Produce a content management plan – Persuade them to invest half an hour or so with you so that you can recall the overall marketing and business development goals, consider the target markets and core messages, remind them of the client and fee targets and reconnect with the strategy. Then talk through a series of topics that you can cover over the coming months. Ask probing questions about the planned topics so that you can prepare a list of bullet points. These will remain in their subconscious and they may feel more able to write the material at the appropriate time having mulled it over for a while.
Interview them – Prepare a list of probing questions and ask if you may interview them (seek permission if you wish to record the session) in order to elicit sufficient information so that you can prepare a first draft for them. This is a great time saver from their perspective and you are taking some of the burden of the work.
Subscribe to newsfeeds – There are numerous services available that will provide you with a stream of pre-prepared material that fee-earners can simply “top and tail” to add their personality and views. Hopefully, over time they will use less of the “canned” material and more of their own voice.
Organise a co-author – If you are still getting nowhere fast with a particular fee-earner, consider organising for a co-author to work with him or her. Peer pressure helps and the co-author may have more persuasive weight than you.

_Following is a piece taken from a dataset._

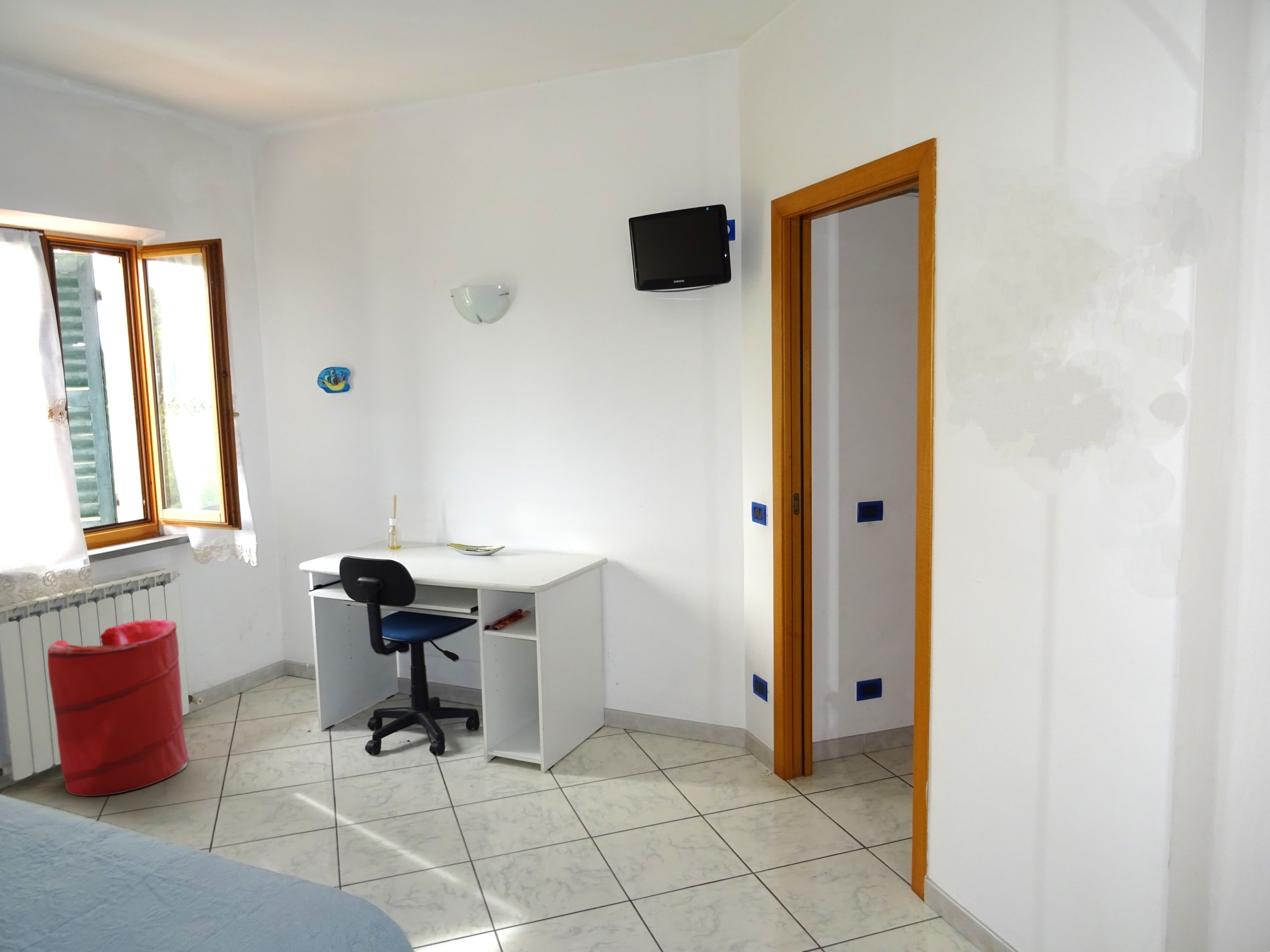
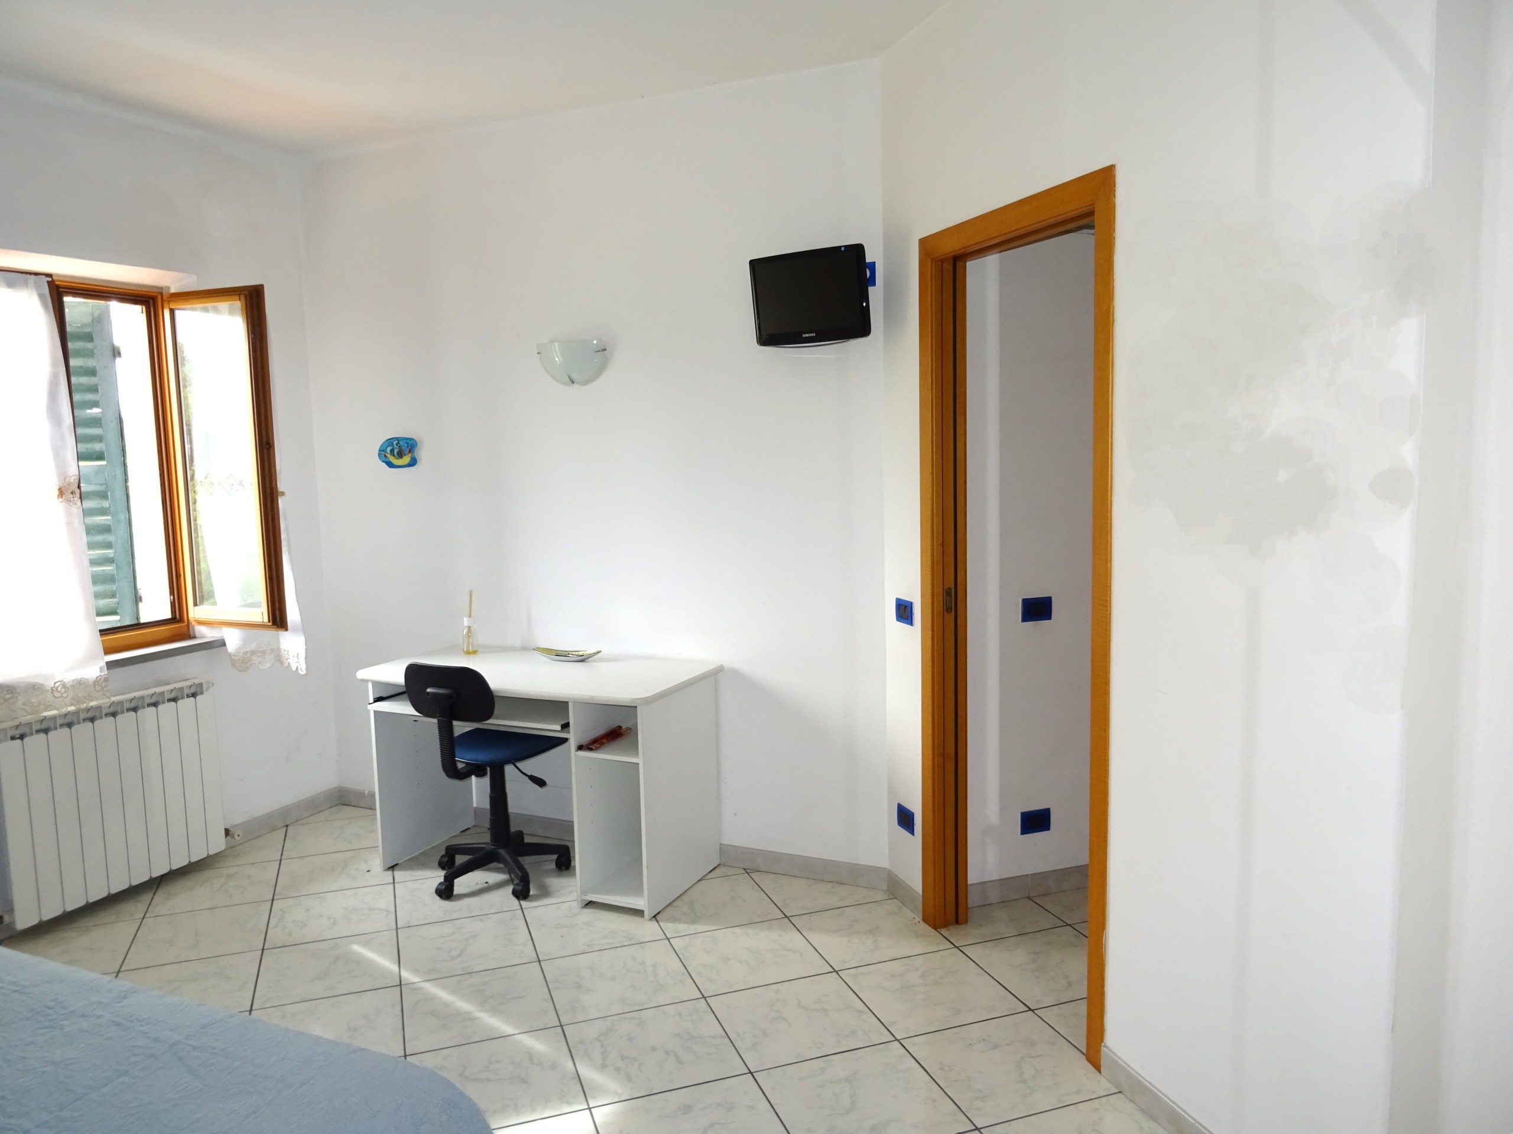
- laundry hamper [47,619,189,797]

Provide insight into effectiveness – Social media channels provide detailed analytics about how many views, shares and comments are generated by each post. Showing fee-earners how to monitor progress may help convince them that preparing timely and relevant content is valuable for both communicating with existing clients and referrers as well as reaching out to new ones.
Use the content pyramid – If you produce one or two major pieces of content a year – say in the form of a research report, White Paper or major document – then it is relatively easy to pick off topics and obtain the background information from this throughout the campaign. You can then present your fee-earner with a schedule of pre-agreed articles or posts, with bullet points to get them started with dictating or drafting that can be entered into their schedules and calendars.
Be a pest – Sometimes you just have to be a pest. Keep prompting and cajoling. Some will appreciate your persistence in reminding them when they are busy. Others may eventually give in just to get you off their backs.
What are your best tips for getting busy fee-earners to contribute the required content on time?